ASSIGNMENT.
Write out the entries below exactly as they stand. Skip every image.

Box coordinate transitions:
# # # #

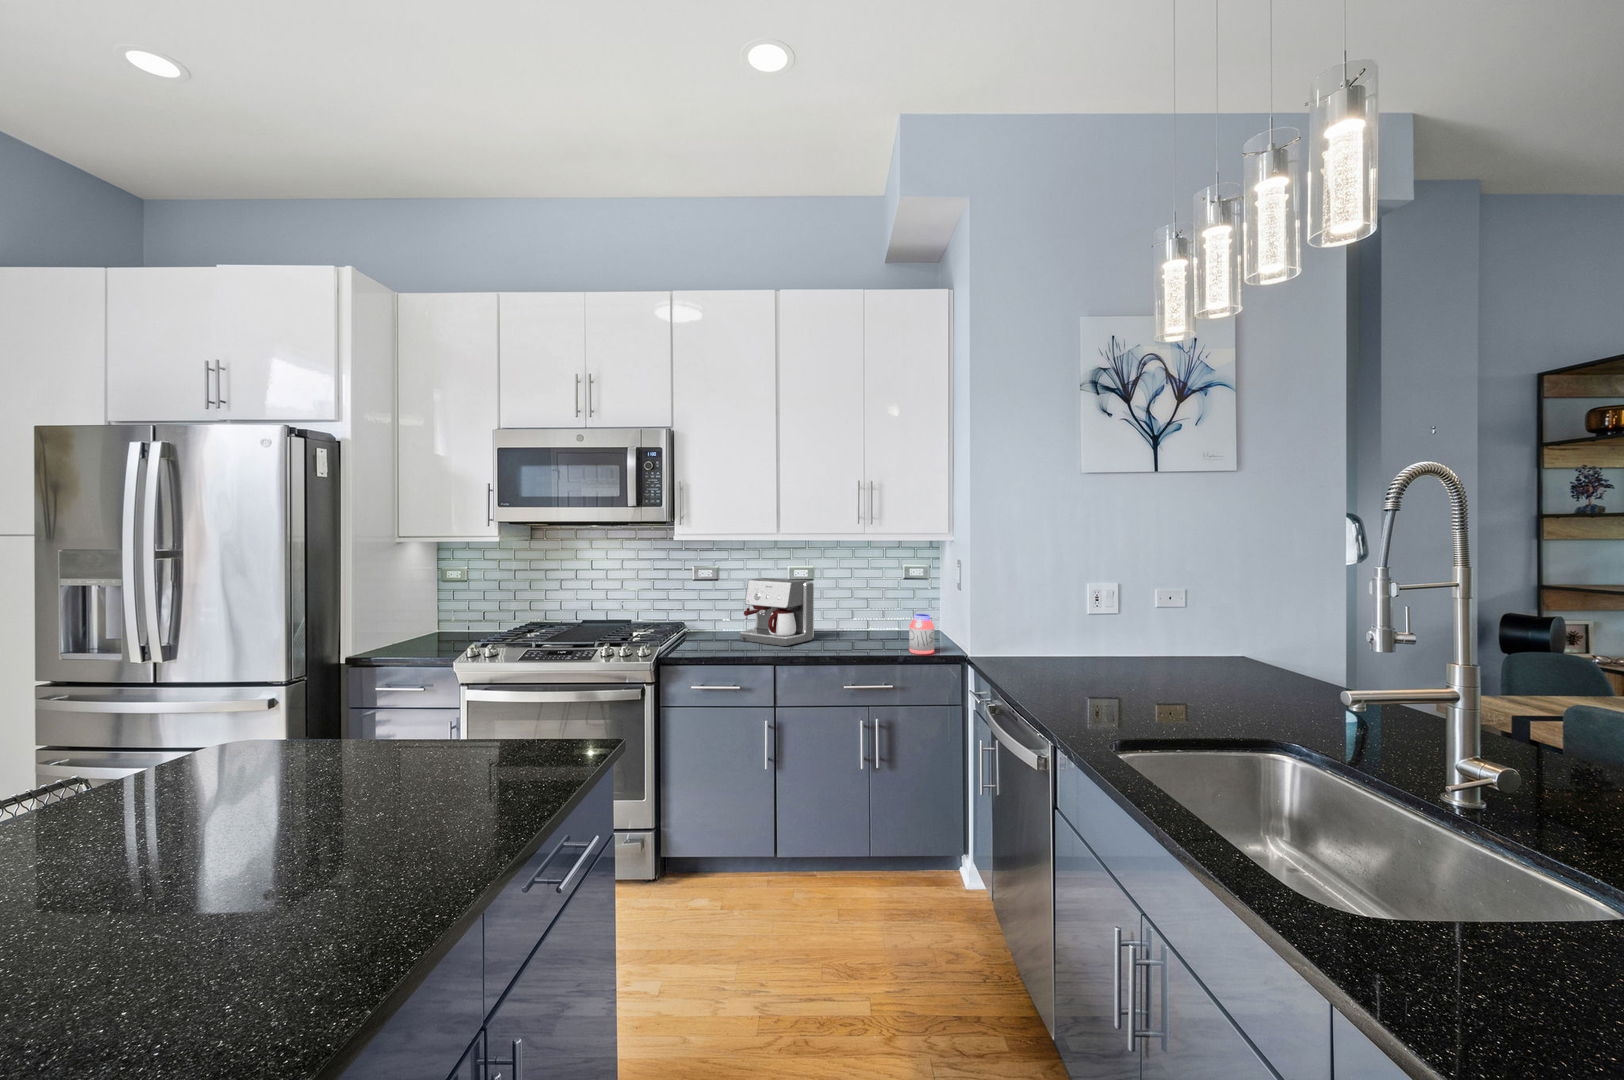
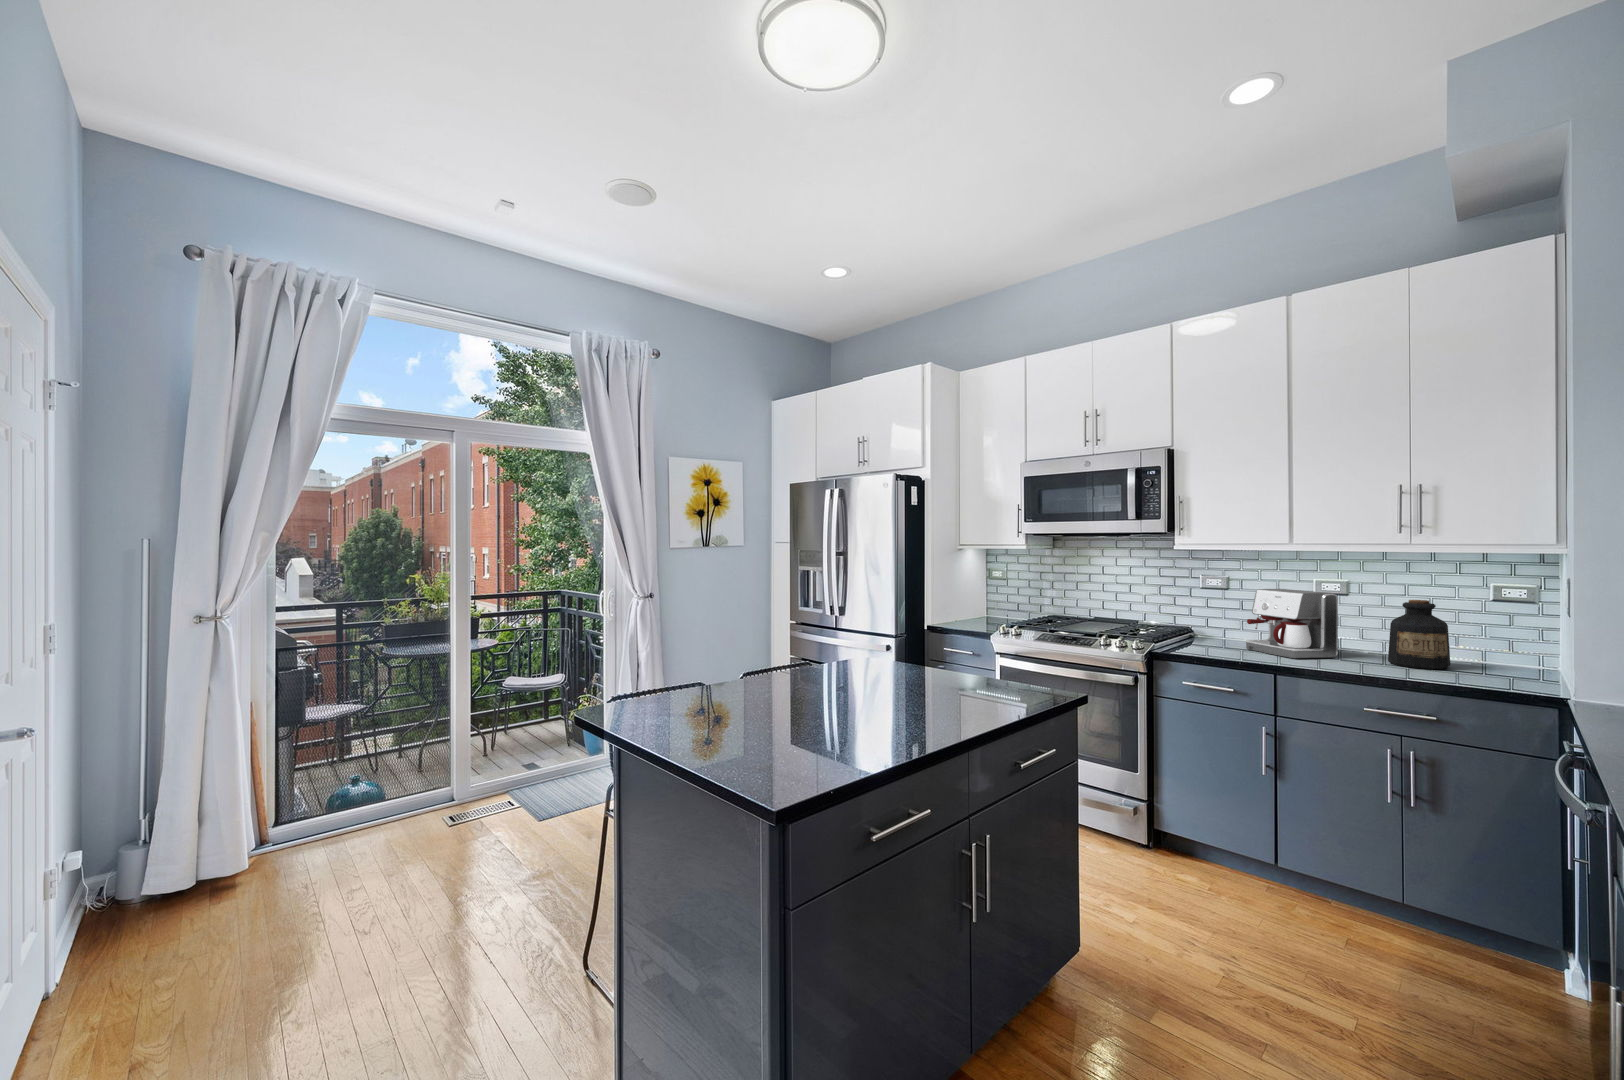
bottle: none [850,583,890,643] -> present [1388,600,1450,669]
jar: present [909,614,934,654] -> none [1460,638,1501,686]

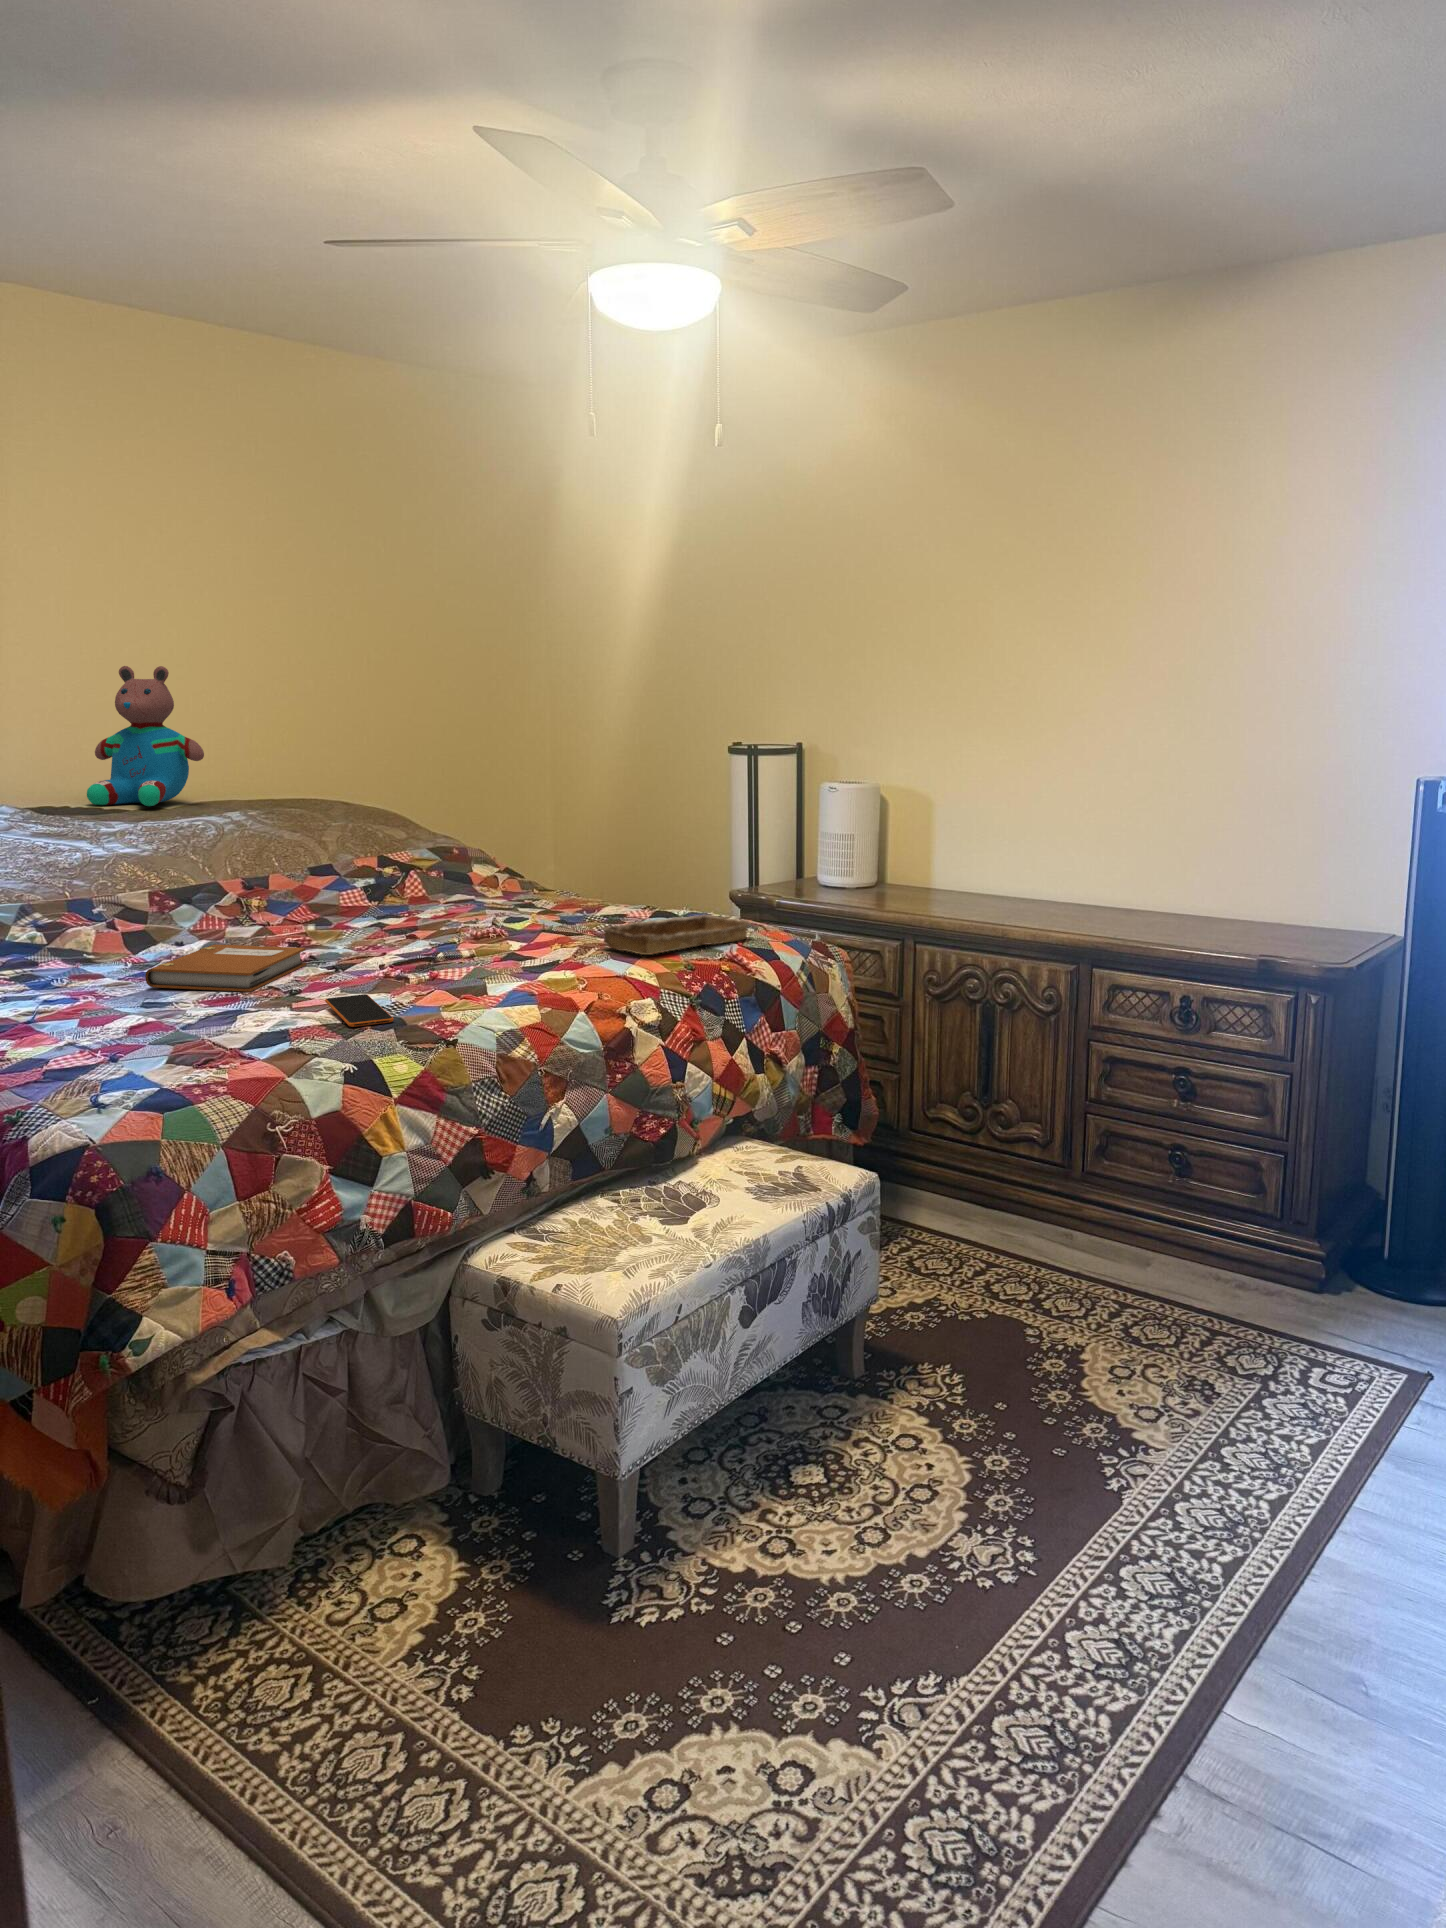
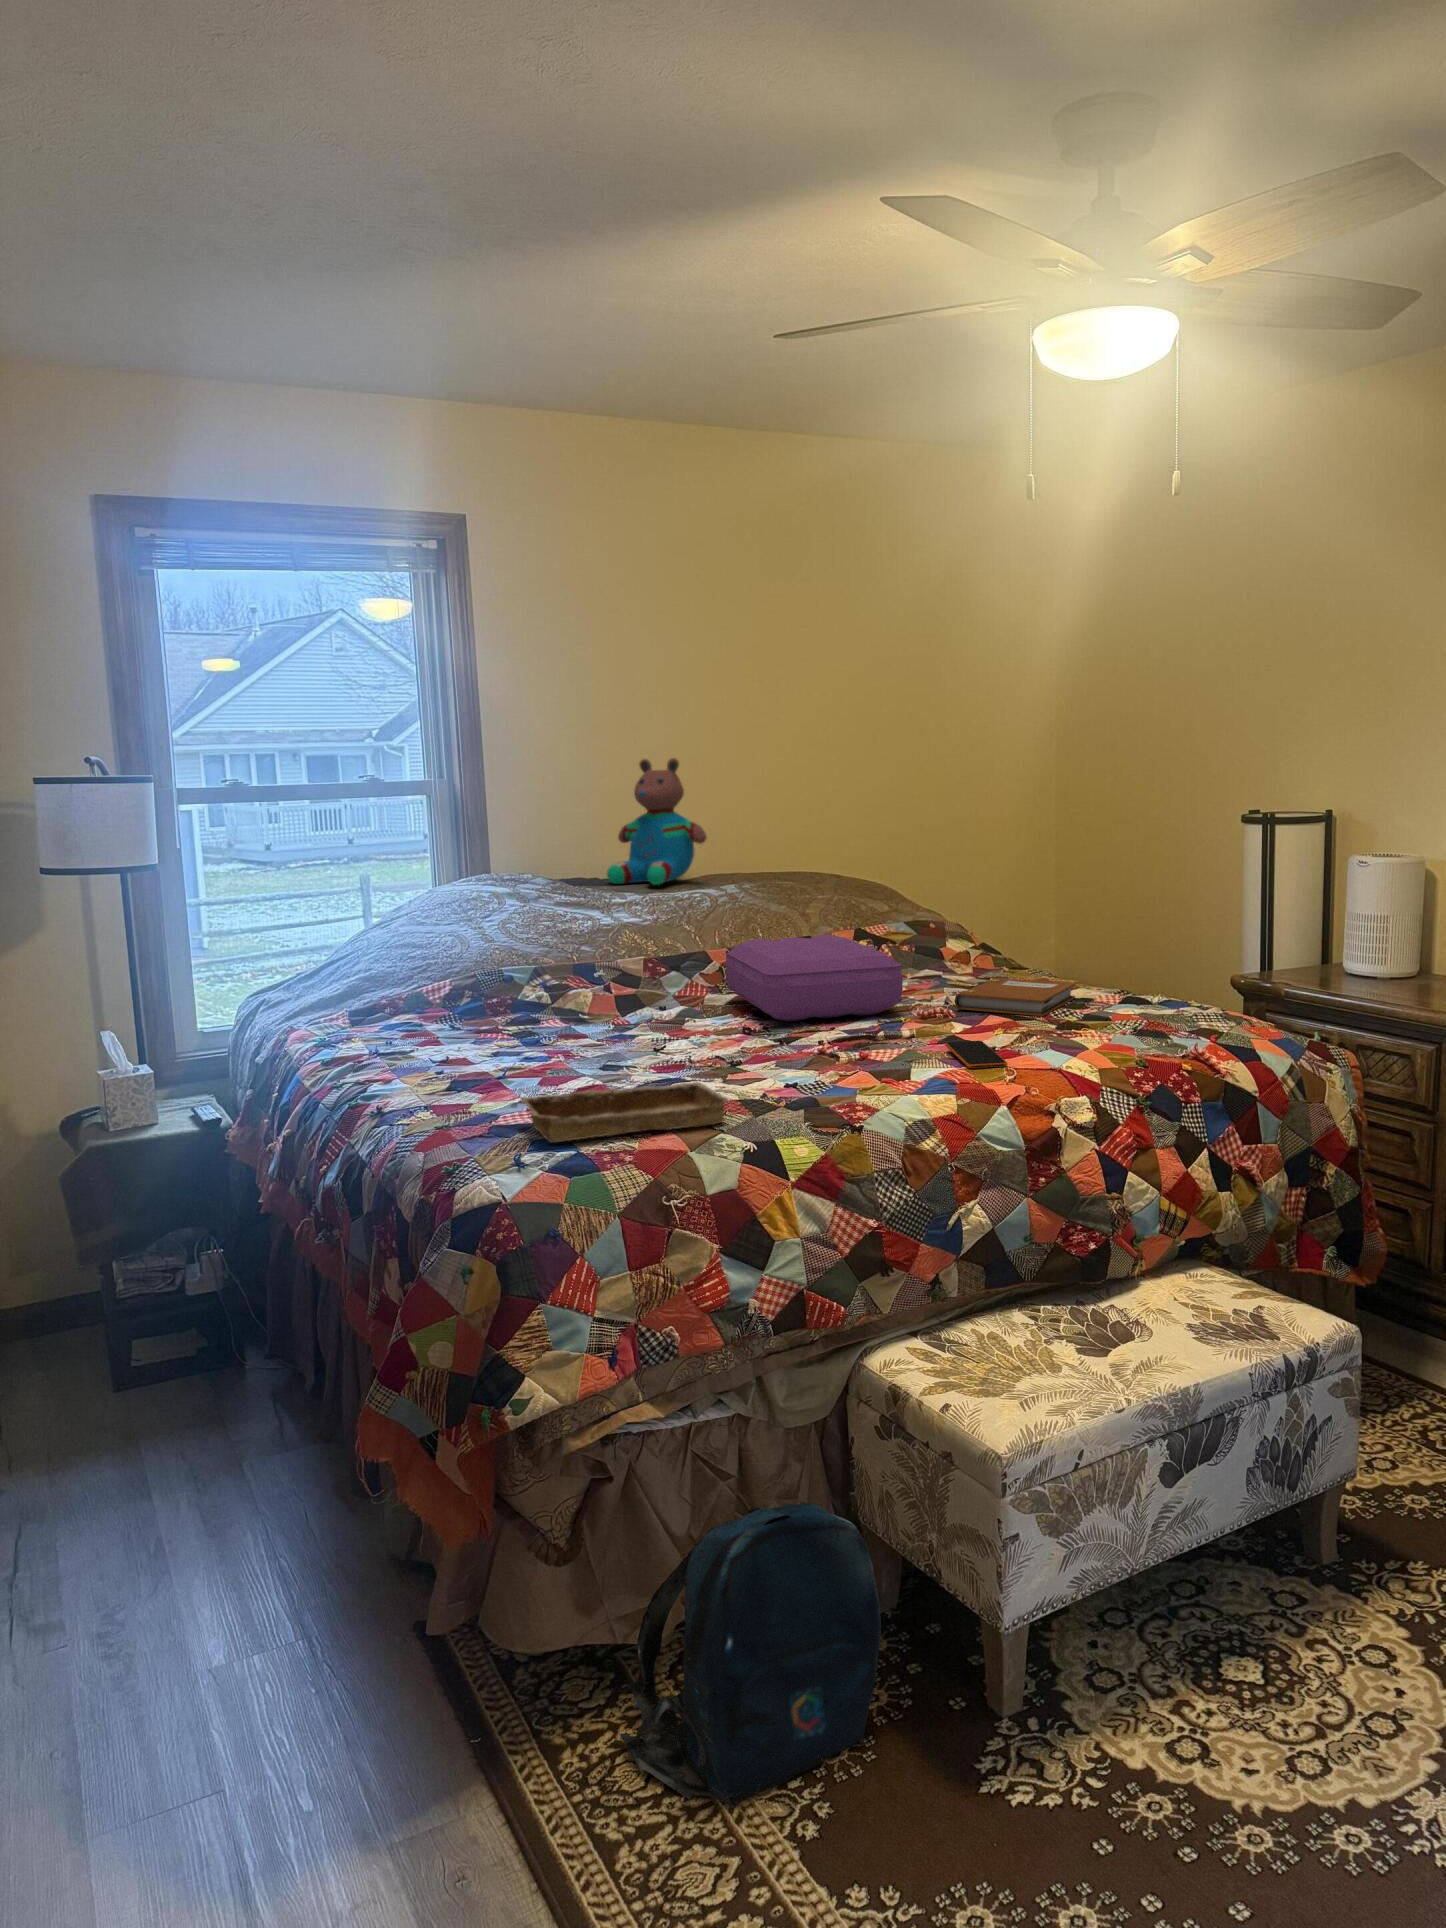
pillow: none [250,856,448,945] -> present [726,935,903,1021]
tray: present [602,915,750,955] -> present [520,1082,729,1143]
notebook: present [145,944,306,992] -> present [955,978,1075,1016]
smartphone: present [325,994,394,1027] -> present [945,1041,1008,1068]
backpack: none [255,1401,509,1698] -> present [621,1503,881,1808]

# # # #

REPLY.
bottle: none [850,583,890,643] -> present [1388,600,1450,669]
jar: present [909,614,934,654] -> none [1460,638,1501,686]

pillow: none [250,856,448,945] -> present [726,935,903,1021]
tray: present [602,915,750,955] -> present [520,1082,729,1143]
notebook: present [145,944,306,992] -> present [955,978,1075,1016]
smartphone: present [325,994,394,1027] -> present [945,1041,1008,1068]
backpack: none [255,1401,509,1698] -> present [621,1503,881,1808]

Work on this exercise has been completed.